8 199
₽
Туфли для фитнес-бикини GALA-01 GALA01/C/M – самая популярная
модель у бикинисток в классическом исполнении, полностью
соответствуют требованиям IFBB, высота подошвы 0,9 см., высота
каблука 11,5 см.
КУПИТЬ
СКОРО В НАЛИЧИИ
◇ ◇ ◇ ◇ ◇
- **Task statement**:
All of the material above must be transcribed exactly, with no line dropped.

- **Answer section**:
8 199
₽
Туфли для фитнес-бикини GALA-01 GALA01/C/M – самая популярная
модель у бикинисток в классическом исполнении, полностью
соответствуют требованиям IFBB, высота подошвы 0,9 см., высота
каблука 11,5 см.
КУПИТЬ
СКОРО В НАЛИЧИИ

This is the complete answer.